# Leave It Protocol



## AlexinBK (Dec 11, 2017)

we are working on Leave It in the house with Emmy (19 weeks). What is the protocol for when she "leaves it" (say "it" is a treat or piece of paper we are training with on the floor) and then goes back for it? 

1. Do we treat the initial leave it?
2. Should we pick up the item immediately after she leaves it?
3. Should we not treat her initial leave it but wait her out instead?
4. If so, how long should we wait? 

Thanks in advance!


----------



## aesthetic (Apr 23, 2015)

At my training place, we always taught Leave It as a slow progression. So first the leave it object is in our hands and we're C/T for the dog choosing to leave the object alone (we let him sniff, lick, etc until he moves back, sits, downs, whatever). We always treat away from the leave it object so the dog understands his job is to move away from the object. It doesn't take long for them to pick it up, and eventually they give the object in hand a cursory nose bump and then immediately move away or they just stare at the hand and then look at you (that's also when we introduce the cue word). Once the dog gets to that point, you move your hand down closer to the floor. Then rinse and repeat. Once you get to floor, cover the object with your hand and click/treat for the dog leaving it again. We always pick the object up after we click and treat. The benefits of starting with the object in your hand is that it also teaches your dog not to mug your hands when you've got something they want.


----------



## AlexinBK (Dec 11, 2017)

I should have been more clear. We have already taught Leave It with a treat in our hand. We practiced with a closed fist, open palm, covering it on the ground, then standing and blocking it with our foot or covering with our toe. She will look/walk away or sit and look at us, like you mentioned. She seems to have that down because she doesn't mug our hands.

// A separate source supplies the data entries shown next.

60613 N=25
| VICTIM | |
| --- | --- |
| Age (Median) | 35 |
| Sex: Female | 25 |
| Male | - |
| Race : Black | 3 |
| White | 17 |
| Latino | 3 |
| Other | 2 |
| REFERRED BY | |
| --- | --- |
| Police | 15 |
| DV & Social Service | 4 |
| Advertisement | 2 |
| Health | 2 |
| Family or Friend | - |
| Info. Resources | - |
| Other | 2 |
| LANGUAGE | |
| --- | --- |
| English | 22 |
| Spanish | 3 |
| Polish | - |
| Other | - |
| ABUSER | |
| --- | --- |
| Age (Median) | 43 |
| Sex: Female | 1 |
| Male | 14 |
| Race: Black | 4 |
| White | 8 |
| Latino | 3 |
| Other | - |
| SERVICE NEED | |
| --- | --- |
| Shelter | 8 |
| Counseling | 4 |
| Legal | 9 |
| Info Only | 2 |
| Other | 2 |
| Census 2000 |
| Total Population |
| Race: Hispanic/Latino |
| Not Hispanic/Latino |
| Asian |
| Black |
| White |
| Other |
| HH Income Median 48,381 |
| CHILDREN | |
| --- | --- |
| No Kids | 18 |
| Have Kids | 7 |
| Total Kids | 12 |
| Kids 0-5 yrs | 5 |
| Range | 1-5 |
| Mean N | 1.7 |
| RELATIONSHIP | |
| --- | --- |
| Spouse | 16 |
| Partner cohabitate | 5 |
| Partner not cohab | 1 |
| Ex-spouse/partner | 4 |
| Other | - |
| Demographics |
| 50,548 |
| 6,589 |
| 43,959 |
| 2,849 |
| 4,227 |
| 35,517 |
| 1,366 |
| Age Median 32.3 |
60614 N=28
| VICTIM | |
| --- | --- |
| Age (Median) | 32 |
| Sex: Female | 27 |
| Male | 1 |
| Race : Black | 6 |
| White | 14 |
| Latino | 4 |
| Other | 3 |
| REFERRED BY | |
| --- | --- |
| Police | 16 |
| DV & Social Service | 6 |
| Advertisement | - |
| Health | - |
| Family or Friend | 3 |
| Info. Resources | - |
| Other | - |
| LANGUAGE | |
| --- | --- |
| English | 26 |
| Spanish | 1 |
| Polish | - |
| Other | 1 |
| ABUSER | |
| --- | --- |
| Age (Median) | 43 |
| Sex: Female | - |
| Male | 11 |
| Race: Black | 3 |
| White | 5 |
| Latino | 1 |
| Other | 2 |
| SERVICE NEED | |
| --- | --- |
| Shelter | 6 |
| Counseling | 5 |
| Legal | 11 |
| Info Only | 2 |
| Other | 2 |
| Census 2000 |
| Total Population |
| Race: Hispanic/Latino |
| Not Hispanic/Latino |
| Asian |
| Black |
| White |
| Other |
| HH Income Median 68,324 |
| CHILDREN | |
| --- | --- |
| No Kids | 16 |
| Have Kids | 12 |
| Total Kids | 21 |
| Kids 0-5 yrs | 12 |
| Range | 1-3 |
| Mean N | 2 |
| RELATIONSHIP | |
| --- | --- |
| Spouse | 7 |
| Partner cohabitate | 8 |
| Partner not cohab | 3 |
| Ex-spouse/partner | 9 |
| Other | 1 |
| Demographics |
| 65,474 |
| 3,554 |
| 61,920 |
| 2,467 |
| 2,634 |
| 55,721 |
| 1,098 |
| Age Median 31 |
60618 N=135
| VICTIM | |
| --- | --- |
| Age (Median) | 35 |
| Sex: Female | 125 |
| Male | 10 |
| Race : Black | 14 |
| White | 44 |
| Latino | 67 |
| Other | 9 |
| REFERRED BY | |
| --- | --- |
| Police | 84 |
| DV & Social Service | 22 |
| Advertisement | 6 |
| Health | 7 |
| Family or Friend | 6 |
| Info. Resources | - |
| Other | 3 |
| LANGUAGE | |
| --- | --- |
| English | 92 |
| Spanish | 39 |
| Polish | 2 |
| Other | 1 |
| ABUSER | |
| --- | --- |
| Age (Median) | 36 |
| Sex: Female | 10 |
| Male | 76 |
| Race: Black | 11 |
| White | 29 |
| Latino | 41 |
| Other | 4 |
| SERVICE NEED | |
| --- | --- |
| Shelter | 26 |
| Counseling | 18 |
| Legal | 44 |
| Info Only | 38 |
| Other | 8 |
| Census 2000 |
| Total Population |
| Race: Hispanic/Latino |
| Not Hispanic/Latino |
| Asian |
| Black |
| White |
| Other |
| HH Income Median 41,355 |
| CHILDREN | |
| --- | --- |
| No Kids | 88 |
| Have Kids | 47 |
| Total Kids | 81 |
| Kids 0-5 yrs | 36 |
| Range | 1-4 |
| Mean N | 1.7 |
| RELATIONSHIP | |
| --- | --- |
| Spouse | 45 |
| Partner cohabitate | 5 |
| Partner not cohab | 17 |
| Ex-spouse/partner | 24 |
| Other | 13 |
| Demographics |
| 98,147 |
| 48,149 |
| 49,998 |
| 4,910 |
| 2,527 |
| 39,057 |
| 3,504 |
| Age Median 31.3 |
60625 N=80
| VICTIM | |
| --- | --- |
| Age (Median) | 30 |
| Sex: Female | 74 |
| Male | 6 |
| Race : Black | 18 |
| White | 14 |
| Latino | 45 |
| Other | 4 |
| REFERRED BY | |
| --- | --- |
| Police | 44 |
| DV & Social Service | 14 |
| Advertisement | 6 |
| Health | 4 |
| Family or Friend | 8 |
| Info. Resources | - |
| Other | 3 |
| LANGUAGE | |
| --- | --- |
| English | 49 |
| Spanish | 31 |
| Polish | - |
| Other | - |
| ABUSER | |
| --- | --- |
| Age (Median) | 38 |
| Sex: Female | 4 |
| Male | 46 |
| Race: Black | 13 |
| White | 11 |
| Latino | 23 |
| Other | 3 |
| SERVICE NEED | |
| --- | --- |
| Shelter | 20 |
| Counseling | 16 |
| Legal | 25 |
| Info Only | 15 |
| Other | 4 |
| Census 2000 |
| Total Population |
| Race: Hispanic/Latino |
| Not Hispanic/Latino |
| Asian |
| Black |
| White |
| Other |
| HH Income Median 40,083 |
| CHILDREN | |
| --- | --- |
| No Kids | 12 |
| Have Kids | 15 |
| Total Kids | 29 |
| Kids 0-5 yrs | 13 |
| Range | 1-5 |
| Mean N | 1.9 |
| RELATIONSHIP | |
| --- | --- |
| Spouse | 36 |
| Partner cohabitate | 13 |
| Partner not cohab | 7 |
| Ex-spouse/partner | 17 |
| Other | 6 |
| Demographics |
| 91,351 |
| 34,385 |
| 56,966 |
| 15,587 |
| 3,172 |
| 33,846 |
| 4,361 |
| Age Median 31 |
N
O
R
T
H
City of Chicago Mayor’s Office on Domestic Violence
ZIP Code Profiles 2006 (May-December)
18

When an object is on the floor and she "leaves it" on command we will give her a treat. Sometimes we pick the object up and sometimes we do not. This is because there is so much trash outside we want to teach that "leave it" is for good, and she shouldn't return to the object. 

The problem we are having is that she sometimes returns to the object. I can't pick up every single object she is told to "leave it" outside because then I would be single handedly cleaning new york city. 

How do we enforce that she should not be returning to the object?


----------



## GoldenMom999 (Apr 14, 2017)

Your goal when teaching a new behavior is to make your dog right all the time. That will help her understand faster and makes it more fun. So you would always at this stage reward the first Leave it and try to prevent her from making a mistake and going back to the item. Stuff on the floor can be challenging.

Let's say after the first Leave it you release her with a "good dog" and the object is still on the floor. Then she goes back to the object. That's not really her fault. You are correct she doesn't know yet that Leave it should apply forever. Below has worked for me.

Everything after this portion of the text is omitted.